Top of Input data
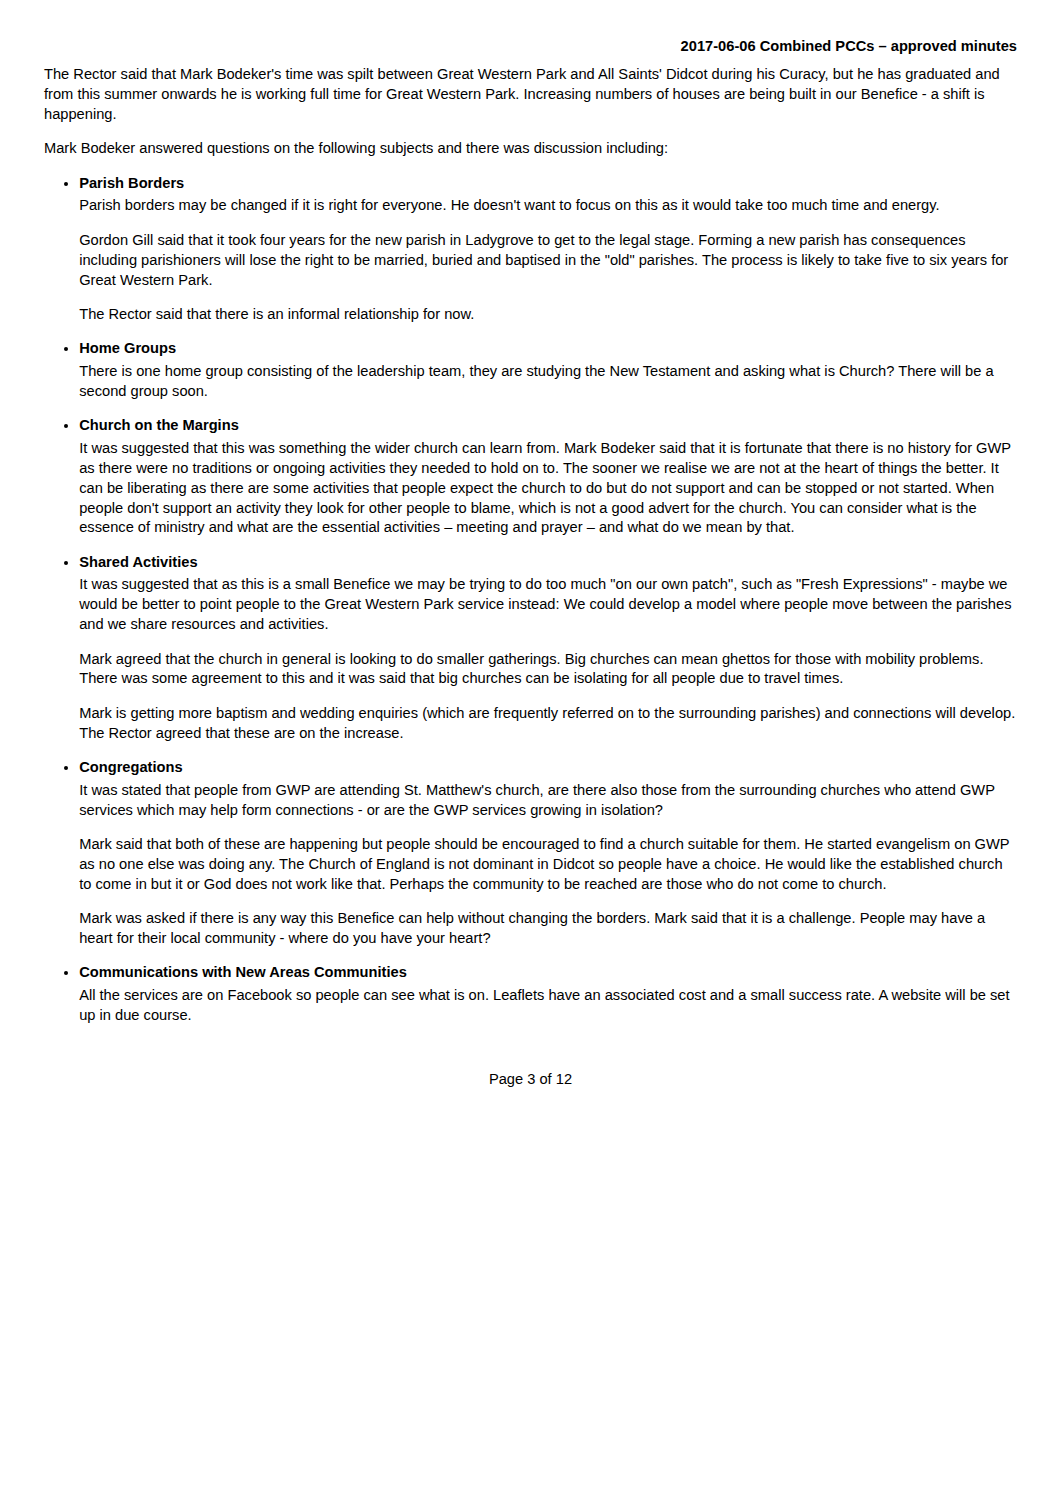2017-06-06 Combined PCCs – approved minutes
The Rector said that Mark Bodeker's time was spilt between Great Western Park and All Saints' Didcot during his Curacy, but he has graduated and from this summer onwards he is working full time for Great Western Park. Increasing numbers of houses are being built in our Benefice - a shift is happening.
Mark Bodeker answered questions on the following subjects and there was discussion including:
Parish Borders
Parish borders may be changed if it is right for everyone. He doesn't want to focus on this as it would take too much time and energy.
Gordon Gill said that it took four years for the new parish in Ladygrove to get to the legal stage. Forming a new parish has consequences including parishioners will lose the right to be married, buried and baptised in the "old" parishes. The process is likely to take five to six years for Great Western Park.
The Rector said that there is an informal relationship for now.
Home Groups
There is one home group consisting of the leadership team, they are studying the New Testament and asking what is Church? There will be a second group soon.
Church on the Margins
It was suggested that this was something the wider church can learn from. Mark Bodeker said that it is fortunate that there is no history for GWP as there were no traditions or ongoing activities they needed to hold on to. The sooner we realise we are not at the heart of things the better. It can be liberating as there are some activities that people expect the church to do but do not support and can be stopped or not started. When people don't support an activity they look for other people to blame, which is not a good advert for the church. You can consider what is the essence of ministry and what are the essential activities – meeting and prayer – and what do we mean by that.
Shared Activities
It was suggested that as this is a small Benefice we may be trying to do too much "on our own patch", such as "Fresh Expressions" - maybe we would be better to point people to the Great Western Park service instead: We could develop a model where people move between the parishes and we share resources and activities.
Mark agreed that the church in general is looking to do smaller gatherings. Big churches can mean ghettos for those with mobility problems. There was some agreement to this and it was said that big churches can be isolating for all people due to travel times.
Mark is getting more baptism and wedding enquiries (which are frequently referred on to the surrounding parishes) and connections will develop. The Rector agreed that these are on the increase.
Congregations
It was stated that people from GWP are attending St. Matthew's church, are there also those from the surrounding churches who attend GWP services which may help form connections - or are the GWP services growing in isolation?
Mark said that both of these are happening but people should be encouraged to find a church suitable for them. He started evangelism on GWP as no one else was doing any. The Church of England is not dominant in Didcot so people have a choice. He would like the established church to come in but it or God does not work like that. Perhaps the community to be reached are those who do not come to church.
Mark was asked if there is any way this Benefice can help without changing the borders. Mark said that it is a challenge. People may have a heart for their local community - where do you have your heart?
Communications with New Areas Communities
All the services are on Facebook so people can see what is on. Leaflets have an associated cost and a small success rate. A website will be set up in due course.
Page 3 of 12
Bottom of Input data
Copy only this part of the entries above: the line with "The Rector said that Mark", the line with "Parish borders may", and the lines between, all exactly as written.

The Rector said that Mark Bodeker's time was spilt between Great Western Park and All Saints' Didcot during his Curacy, but he has graduated and from this summer onwards he is working full time for Great Western Park. Increasing numbers of houses are being built in our Benefice - a shift is happening.
Mark Bodeker answered questions on the following subjects and there was discussion including:
Parish Borders
Parish borders may be changed if it is right for everyone. He doesn't want to focus on this as it would take too much time and energy.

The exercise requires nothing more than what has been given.